Tucked away in the foothills of the Ko`olau mountain range on the lush windward side of O`ahu, the apiary and honey house in Wai`ahole Valley were the destination for a Slow Food group of about 15. Not equipped with enough veil beekeeper suits, we did not visit the actual hives, but had the opportunity to observe bees at work in a single frame in the honey house.

Three years ago the Varroa mite that has spread, infested, and killed bee colonies around the world over the past century, arrived on O`ahu and devastated the Wai`ahole colonies. Bee keepers George Hudes and Charlie Reppun almost gave up in despair. We breathed a collective sigh of relief to learn that, thanks to the availability of organic mite control methods, not only are they back in production, but production throughout the state is flourishing. Our food supply, for now, is secured.

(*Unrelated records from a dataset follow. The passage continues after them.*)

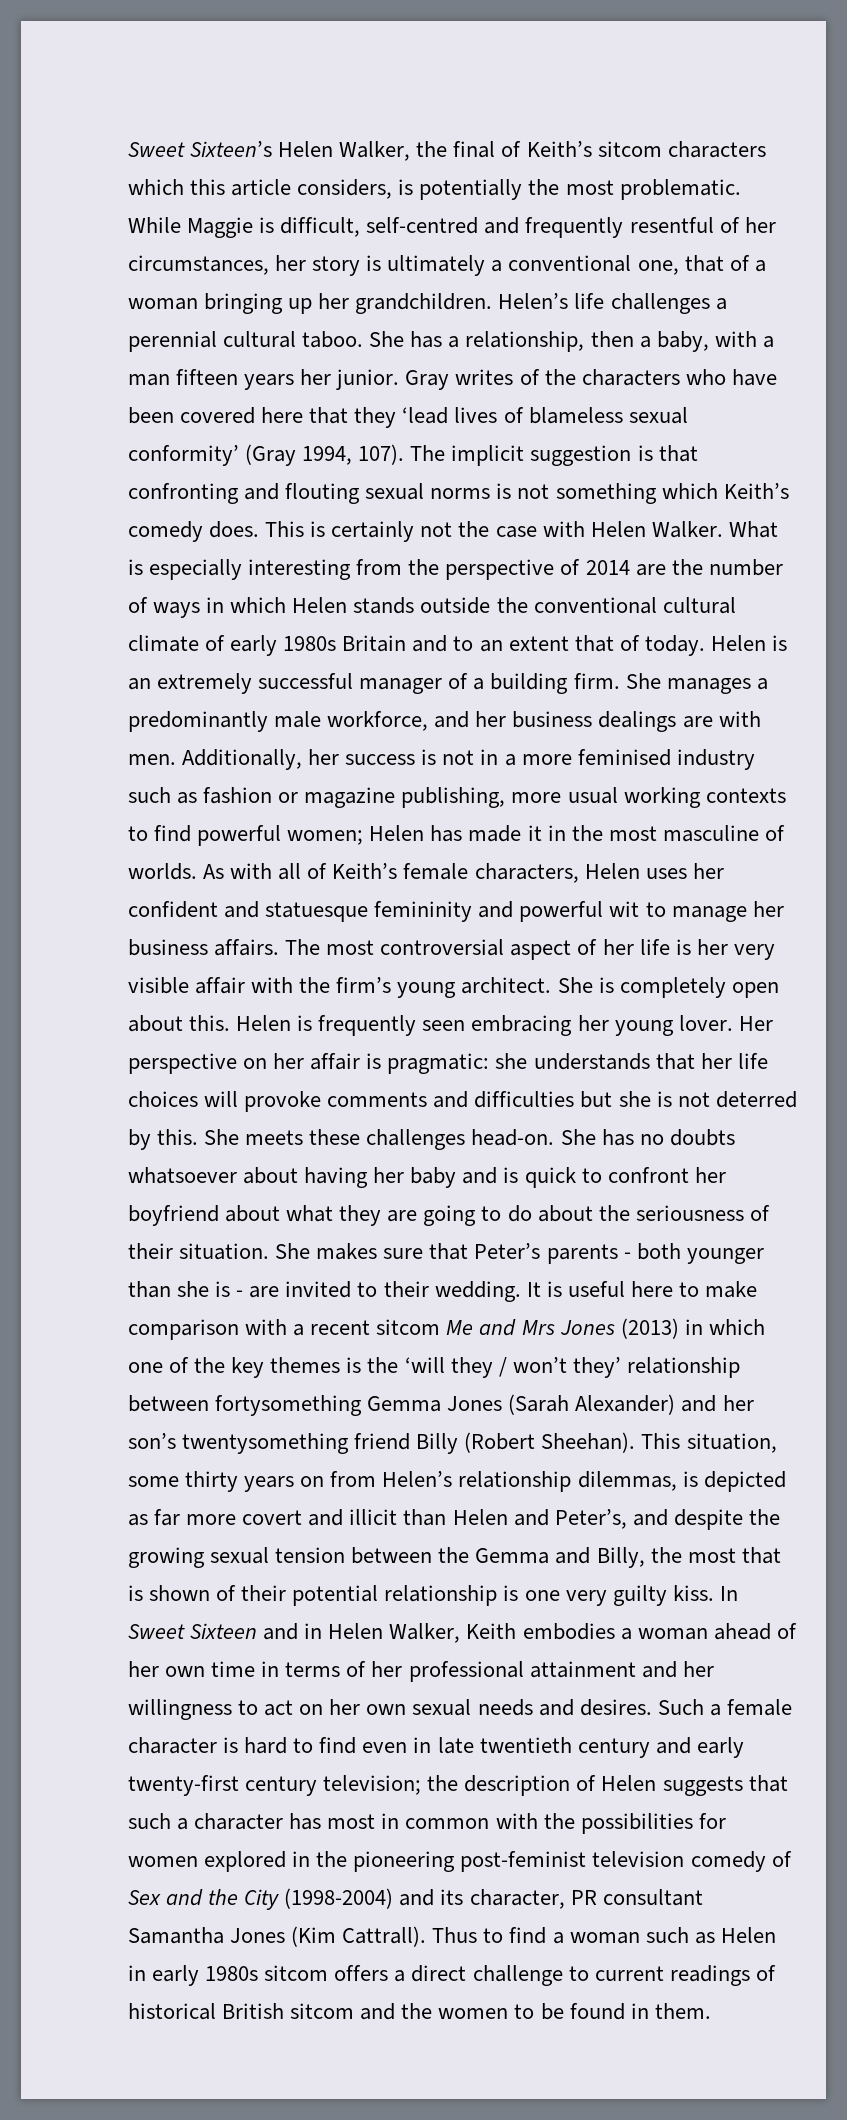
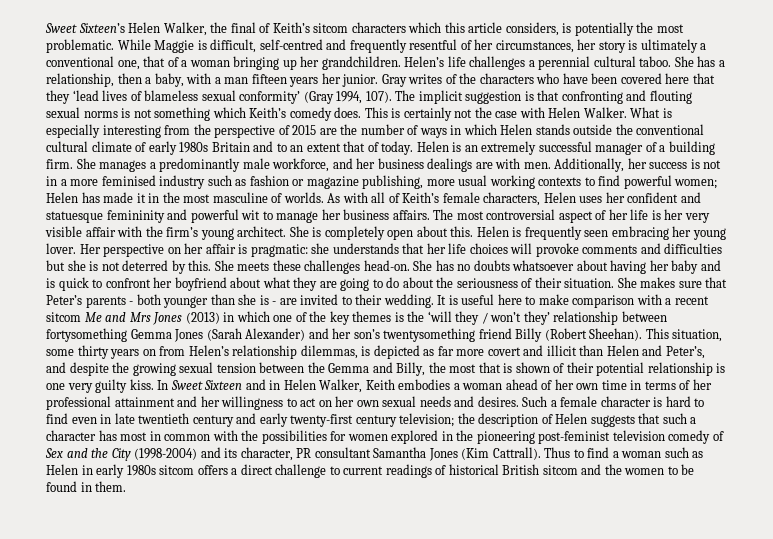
[585,560,630,575] 2014 -> [292,125,317,135] 2015

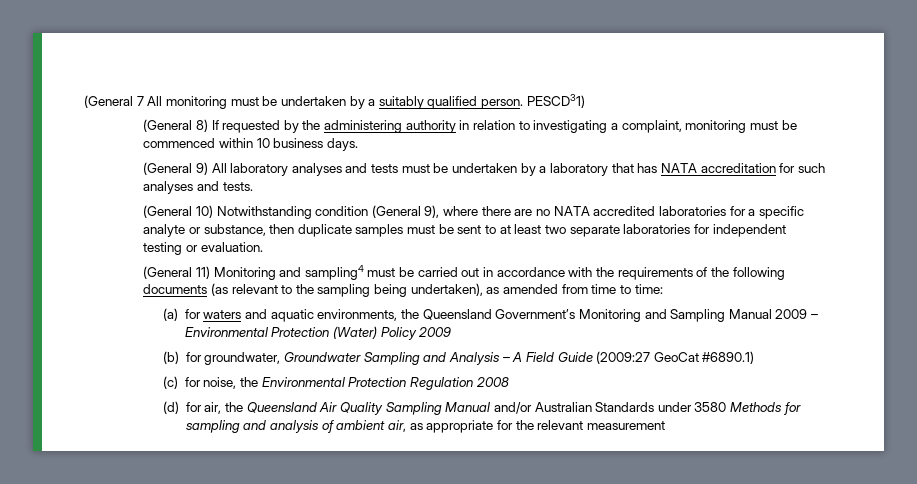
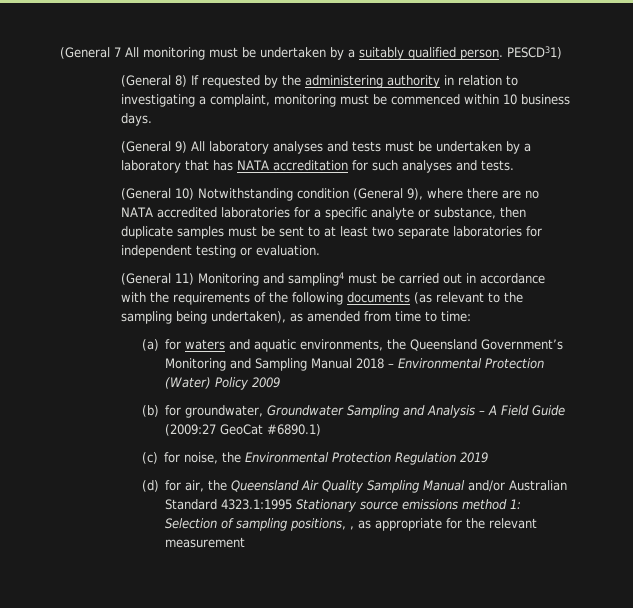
[775,309,808,319] 2009 -> [356,358,385,369] 2018
[475,377,509,387] 2008 -> [460,452,489,463] 2019
[595,402,801,415] [185,420,406,433] Standards under 3580 Methods for sampling and analysis of ambient air, -> [165,499,522,512] [165,518,355,531] Standard 4323.1:1995 Stationary source emissions method 1: Selection of sampling positions, ,

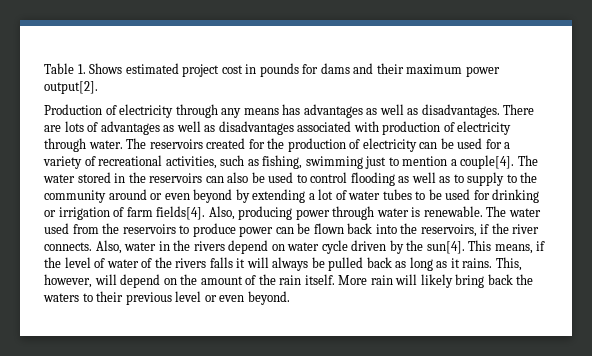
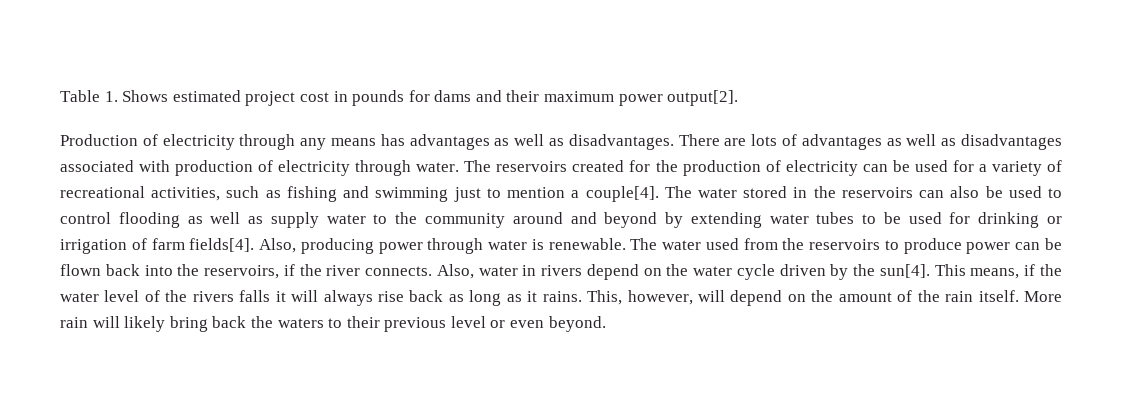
[262,155,303,169] fishing, -> [286,186,370,202] fishing and
[453,172,505,186] to supply -> [270,212,366,228] supply water
[150,193,190,200] or even -> [570,212,597,224] and
[308,189,347,200] a lot of -> (762, 220) none
[173,240,191,251] the -> (537, 270) none
(285, 247) none -> [666,264,689,276] the
(61, 262) none -> [60,292,99,302] water
[106,258,153,268] water of -> (160, 296) none
[311,257,364,271] be pulled -> [378,291,404,302] rise

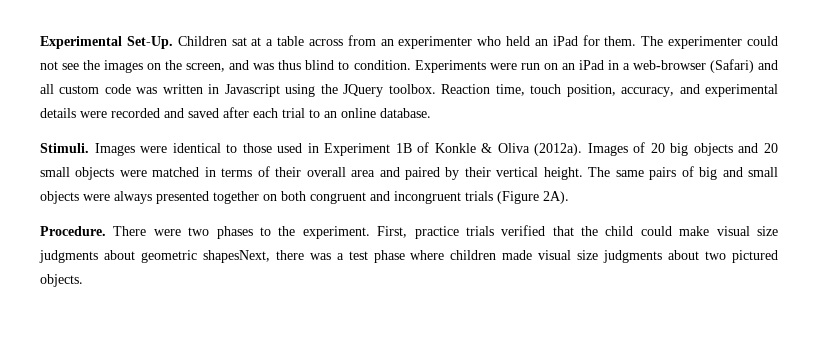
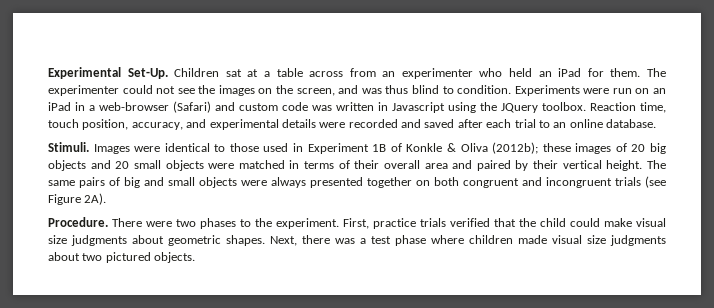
[40,84,54,94] all -> (235, 106) none
[534,143,628,156] (2012a). Images -> [492,142,612,154] (2012b); these images
[497,191,539,204] (Figure -> [645,176,666,188] [48,194,81,205] (see Figure
[202,250,270,263] shapesNext, -> [226,235,297,246] shapes. Next,

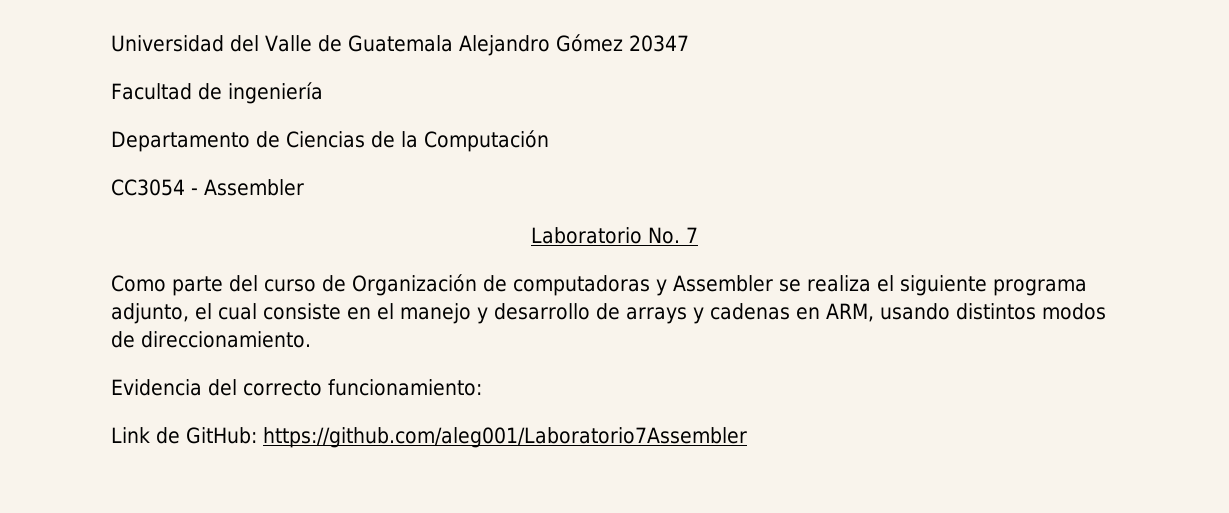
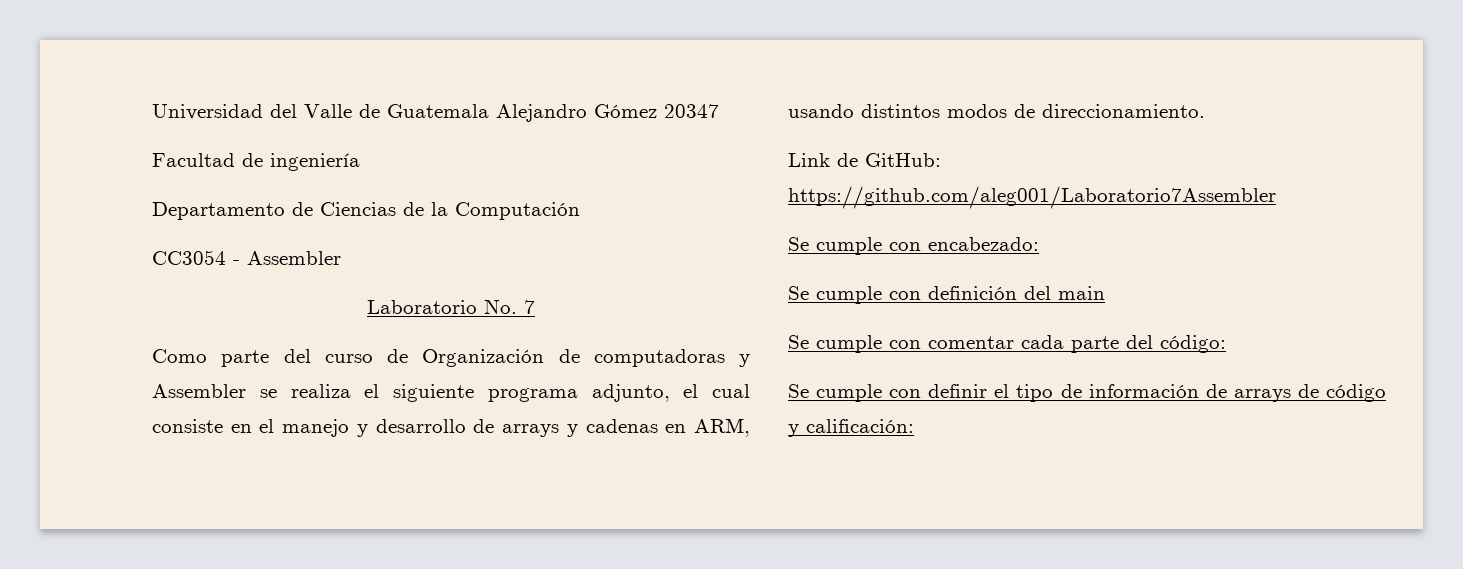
[111,379,482,396] // Evidencia del correcto funcionamiento: -> (1205, 111) none
(747, 437) none -> [788,237,1039,255] [788,286,1105,304] [788,335,1226,353] [788,384,1386,402] [788,419,914,437] // Se cumple con encabezado: // Se cumple con definición del main // Se cumple con comentar cada parte del código: // Se cumple con definir el tipo de información de arrays de código y calificación:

While tasting a variety of honeys in an astounding range of colors—from palest straw color to dark auburn—our group heard about the basics of bee keeping. The gestation cycle from egg to full-fledged female worker bee is 21 days, 24 days for males or drones, and 16 days for queens. Once hatched, worker bees fulfill multiple functions: from cleaning and comb building to feeding larvae and serving their queen. After four weeks in the hive, they’re ready to leave and start foraging, collecting pollen and nectar from the abundance of plants in the fertile valley.

As soon as the honey combs are filled, the frames are removed, uncapped (removal of the outer was layers), and placed in a centrifuge for extraction. From there, the honey is transferred to a settling tank, where impurities float to the top. After about 12 hours, the untreated, unfiltered honey is ready for bottling. It was impossible to determine clear favorites among the assortment of honeys for sale. Spring harvests tended to be lighter in color and taste. Many of us left with numerous jars from smoky-tasting ochre colored honey to the late-harvest fall variety.